30 Aug 2022 By ANIRBAN RAY

Salalah – In a curious connection, as the plains of Salalah turn a vibrant green, demand for camel milk and meat goes up. Coinciding with the increase in tourism during khareef, shops – roadside stalls to high-end restaurants – can be seen doing brisk business selling camel meat delicacies.

Restaurant owner Khalid al Amri sells camel meat all year round. However, demand is highest during khareef. “Tourists come to my restaurant, and even some street vendors, for an authentic taste. We specialise in camel biryani, shuwa, sawarma, burgers and wraps. Prices vary from RO1 to RO15.”

The camels normally graze on the mountains and come down to the plains in the monsoons, when fog and heavy rains disrupt their habitat.

Feeding on the grass in the plains – by now lush green due to the rains – increases milk production significantly. Camel herder Musalman Yaqoob said, “This milk is of very high nutritional value.

Owing to the abundance of fresh grass, the camel eat to their heart’s content, and ultimately produce more milk.”

The demand for camel meat delicacies is met by the availability of more animals in this season.

However, the annual migration from the mountains to the plains isn’t always uneventful.

“Many camels fall down the mountains while descending to the plains. It is very difficult to carry or even help the injured animals with broken legs,” Musalman informed.

“Some camels lose balance and fall. Many struggle and manage to get up, but others unfortunately succumb to injuries from their fall.”
Musalman described the loss of even a single animal as a “very sad and dreadful time” for the herdsmen. “We have to take care of the entire herd of over 100 camels and cannot carry one animal all along. We have no option but to slaughter them.”
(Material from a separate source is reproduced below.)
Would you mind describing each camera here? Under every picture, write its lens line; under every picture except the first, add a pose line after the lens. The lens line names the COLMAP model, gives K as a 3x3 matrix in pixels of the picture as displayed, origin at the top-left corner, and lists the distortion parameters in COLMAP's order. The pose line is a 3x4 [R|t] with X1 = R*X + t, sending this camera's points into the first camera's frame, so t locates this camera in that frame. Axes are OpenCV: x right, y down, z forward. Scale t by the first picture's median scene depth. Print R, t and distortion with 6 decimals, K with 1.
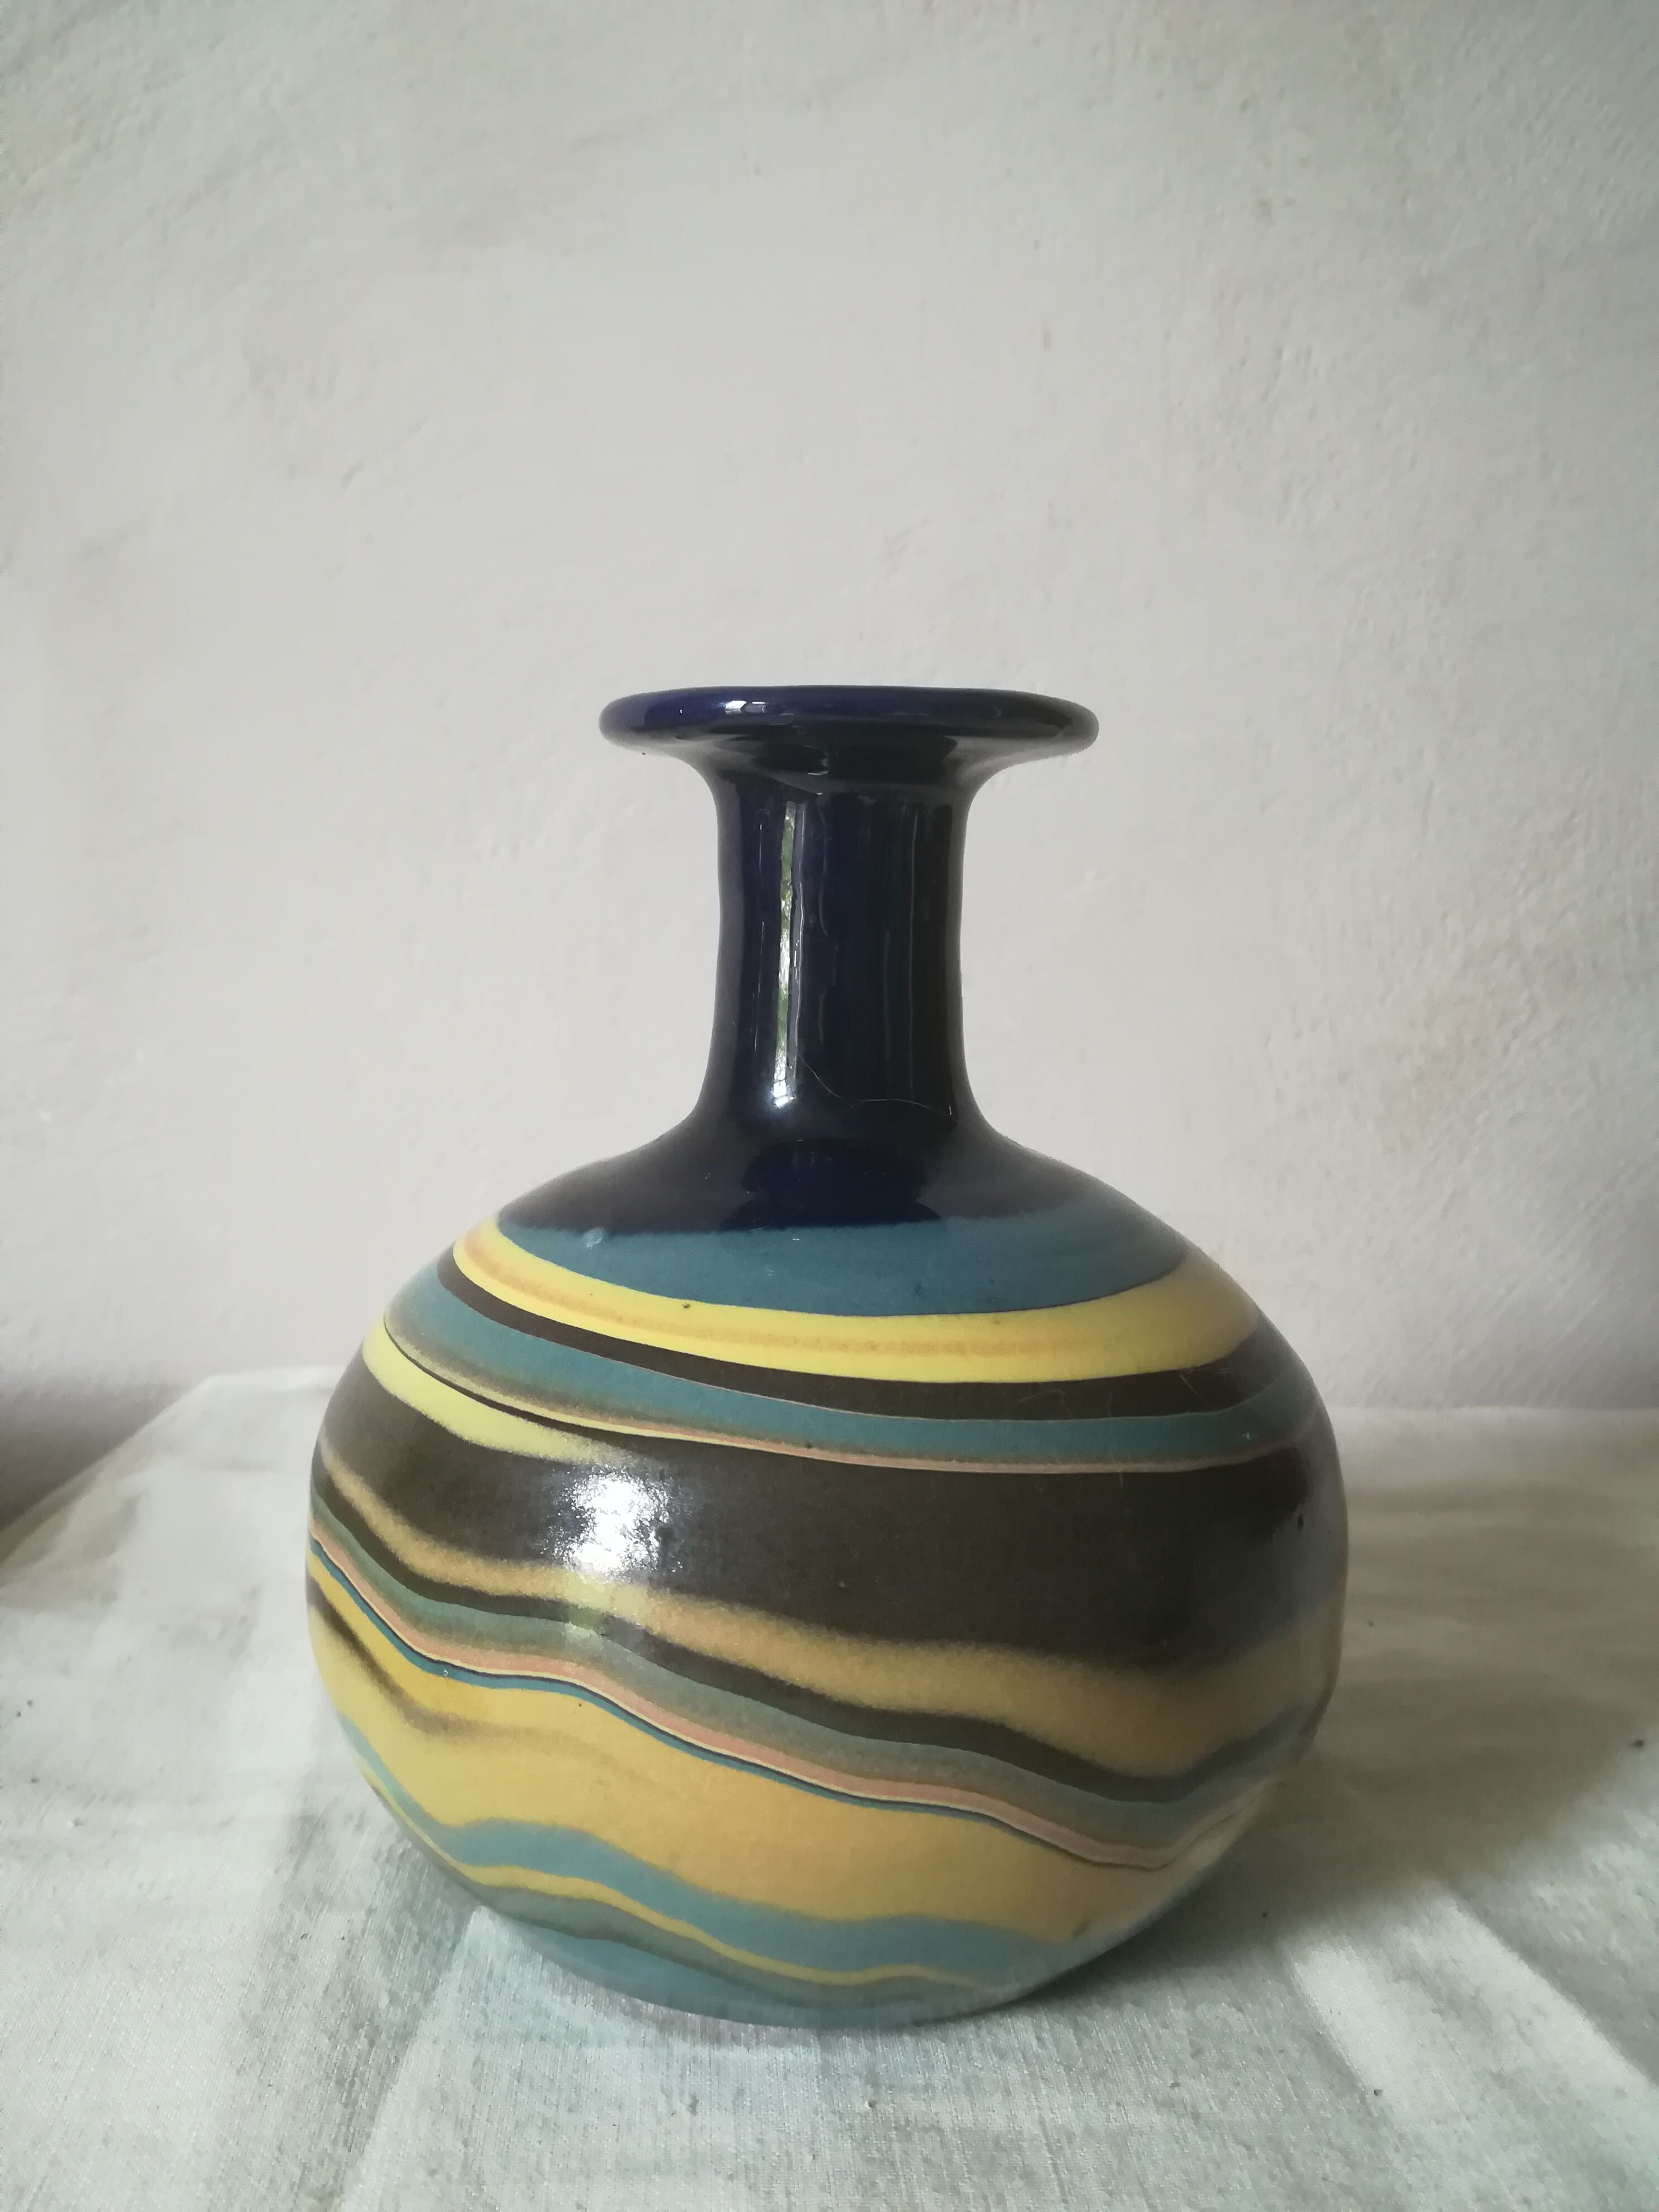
lens RADIAL K [[2191.7, 0, 829.5], [0, 2191.7, 1106.0], [0, 0, 1]] dist [0.022884, 0.017504]
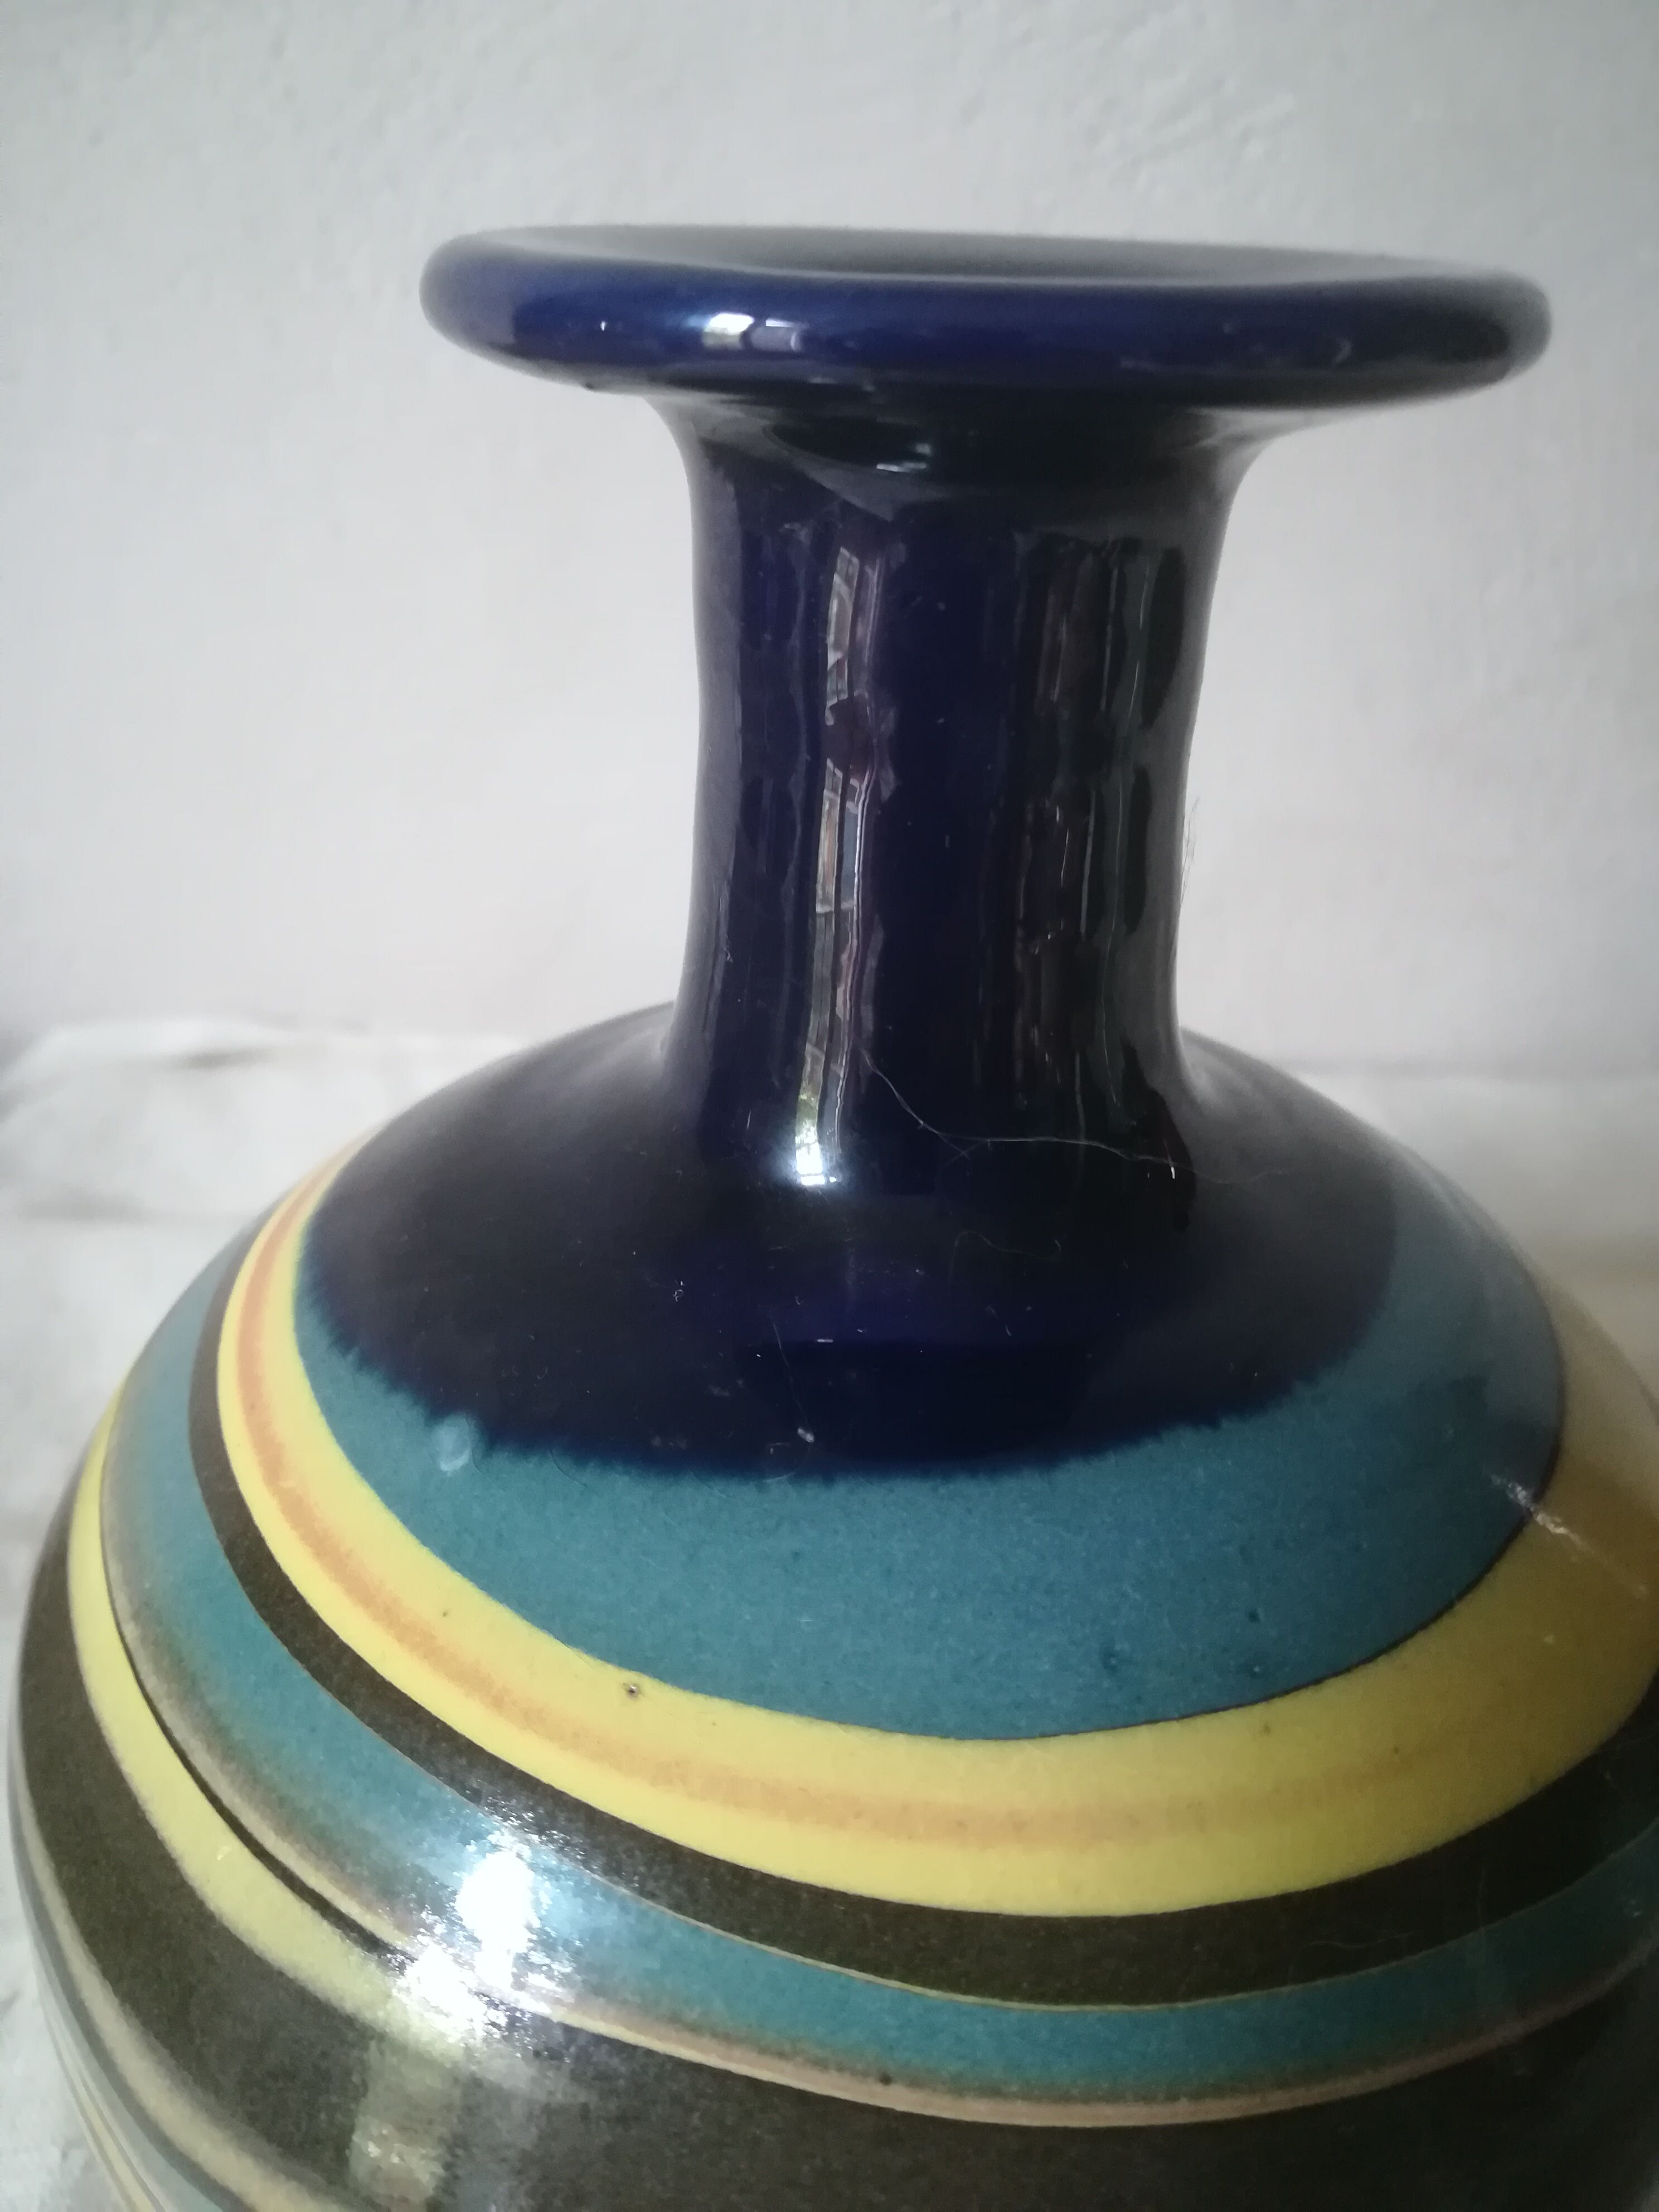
lens RADIAL K [[2191.7, 0, 829.5], [0, 2191.7, 1106.0], [0, 0, 1]] dist [0.022884, 0.017504]
pose [[0.999942, 0.010784, 0.000531, -0.022838], [-0.010418, 0.950815, 0.309583, -0.185892], [0.002833, -0.309570, 0.950872, 0.573157]]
Though the plains are full of camels at this time of the year, the shepherd easily recognise their animals. “We can identify our camels out from a herd of a thousand others,” said Musalman’s brother Mohammad.

Herdsmen use moles, odour, vocalisation and even the temperature of the animals’ neck for identification.

“We have specific sounds that are actually names for the camels and when we make these noises, they recognise their owner.”

Bulls sell for RO500 to RO1,200, depending on age and body structure. For meat, male animals are mostly slaughtered, while females are left to graze and milked. Pregnant cows are always given special care with one herdsman dedicated to its care.

“We sell camel milk to shops and supermarkets. Not everyone can milk a camel. These animals are very sensitive and only allow their owners to milk them,” Musalman said.

He described camels as “very arrogant like small children, needing pampering”.

In recent times, news of camels injected with hormones to increase meat and milk production have become common. “Bulls are given injections to beef up for more meat, and cows to produce extra milk. But this is not good – for the animals nor people who consume such meat and milk,” said another herdsman Abdullah al Affifi.

“We as shepherds can judge the difference, but others can’t tell the difference between an injected and a naturally raised camel. It is a tempting prospect but unethical. We love our animals and don’t engage in such practices,” Affifi said.